Winston took a step into the room and looked around. It had taken him many hours to arrive at Egerton’s manor house, and although it had been many years since he had last been here, he remembered it well. The place was Gothic in design and cold—as if Egerton never lit a fire. Everything was dark and black. Even the candelabra in the middle of the table flickered with dark candles.
“Did you?” Winston said, his eyes flickering back to Egerton’s. “How very wise of you.”
“You were a child when we dueled,” Egerton murmured, “and you have never been able to forgive yourself for losing to me. I always knew that someday, you would be back to finish what you started.”
“Is that why you think I am here? To kill you?”
Very slowly, Winston began to walk around the edge of the table toward Egerton. The man looked even older; just a week after last seeing him, his face was white as a sheet and his eyes lifeless.
“Why else would you be here?” Egerton asked, a note of contempt in his voice. “I almost hope that you are here to kill me. It would be a better death than the long and painful one that awaits me.”
Winston said nothing to this. Each step he took closer to Egerton resounded through the room, heavy and reverberating. The hate inside of him seemed to increase with every step.
“Just make it quick,” Egerton said as Winston came to stand right in front of him. He sounded bored, almost matter-of-fact. “Your sister got a quick death—I would ask for the same mercy.”
“My sister?” Winston frowned down at him. “I thought you believed that my sister survived the jump.

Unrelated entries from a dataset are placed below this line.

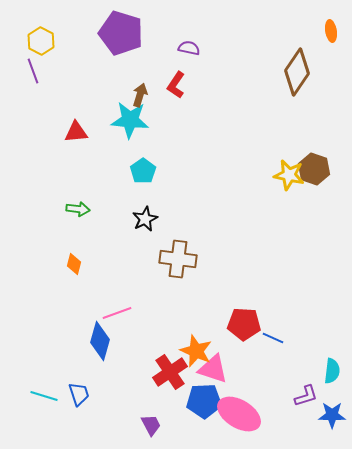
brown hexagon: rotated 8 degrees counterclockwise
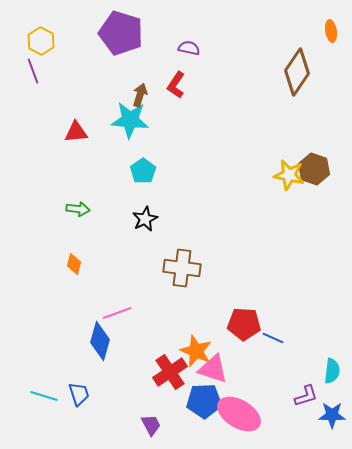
brown cross: moved 4 px right, 9 px down
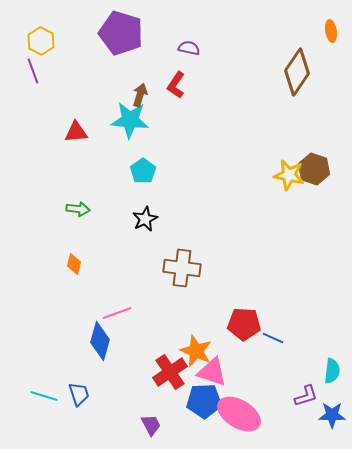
pink triangle: moved 1 px left, 3 px down
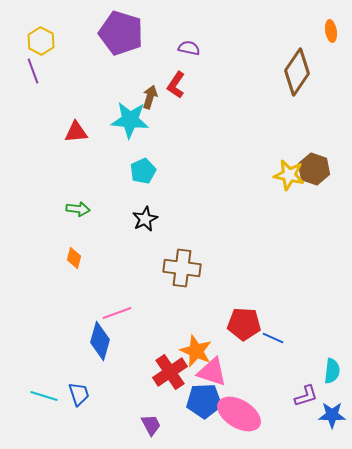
brown arrow: moved 10 px right, 2 px down
cyan pentagon: rotated 10 degrees clockwise
orange diamond: moved 6 px up
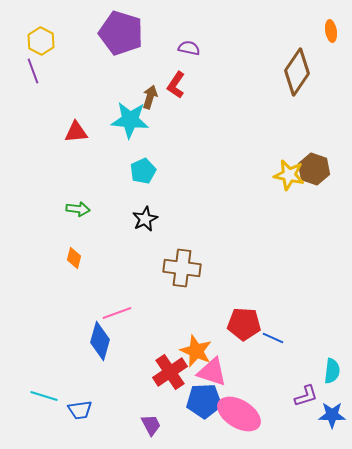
blue trapezoid: moved 1 px right, 16 px down; rotated 100 degrees clockwise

That I collaborated with her to fool you into thinking she was dead.”
Egerton said nothing for a moment. He looked confused, and he blinked several times and shook his head, as if trying to remember something that eluded him.
“Yes,” Egerton said at last. “That is right. She faked her death. You are hiding her.”
Winston hesitated. He had come all this way with one thought and one thought only which was to end Egerton’s life and finally be free of the guilt and failure of his past. But now, something did not feel quite right.
For one thing, Egerton did not seem afraid. Heshouldbe afraid. Even an evil man fears death. But there was not so much fear in his voice as the desire to get it over with.
And now, he had seemingly reversed his position on Clementine’s death.
“You came all the way to London to confront me about this,” Winston said slowly. “You, who are on the brink of death, chanced a trip to London, just so you could accuse me of hiding her. And now, you seem to barely even remember that.”
“I am an old man!” Egerton snapped. “What do you expect of me? My memory is not what it used to be.”
But Winston was not convinced. “Why did you say that just now about my sister’s quick death?” he demanded. “Do you believe she really died that day?”
Egerton’s lip curled. “No, I believe you are hiding her. I believe she is still alive.”
“Then why would you not be sending men out to search for her? Why would you come and confront me? Surely you know that even if I was harboring my sister, I would not simply hand her over?”
Egerton said nothing. The wheels in Winston’s head were turning. Something was starting to make sense, but he wasn’t sure what it was yet.
“Unless… unless you wanted to speak to me for another reason,” he murmured. “Unless you hoped that by seeing me, and hearing your outlandish theory, it might provoke me to do something… to harm you, even.”
The constable’s words while he was being interrogated suddenly came back to him.
But after speaking with Lord Egerton, and gleaning more into your past…I am beginning to think that it is you, Your Grace, who is the instigator.
The Bow Street Runners had been speaking with Lord Egerton. Was it possible that they had been working together? That they had asked Egerton to come to London and speak to Winston, to provoke him, so that he might strike against him, and they could catch him in the act of meting out vigilante justice? Were they here, now, waiting for him to strike?
Winston took a step back, his heart racing.
“You want me to kill you,” he murmured. “You hope that if I do, I will spend the rest of my life behind bars, and then you will truly have had your vengeance against me. That is what you are hoping for, is it not? Tell me the truth! You are working for the Bow Street Runners!”
Egerton stared up at him, a terrible look of hate on his face, and for a moment, Winston wondered if he had just made all of this up—if he was the one who had truly lost his mind.
“I do not care about whether or not you spend the rest of your life behind bars,” Egerton said at last, spitting out the words. “My vengeance is not about what happens to you. The Runners—they care about such trivial things. My vengeance is much greater, Thornfield. It is in knowing that if you kill me, you areno better than me. No better than me or your father. Then I will die happy, knowing that you who thought you could shame me for your sister’s death are just the same.”
Winston took a step back. Then another. Something strange was happening inside of him. It wasn’t exactly that his hatred was ending so much as it was changing, morphing into another feeling—one he never remembered feeling before.
He stared down at Egerton, all the rage sapping away, replaced by… pity.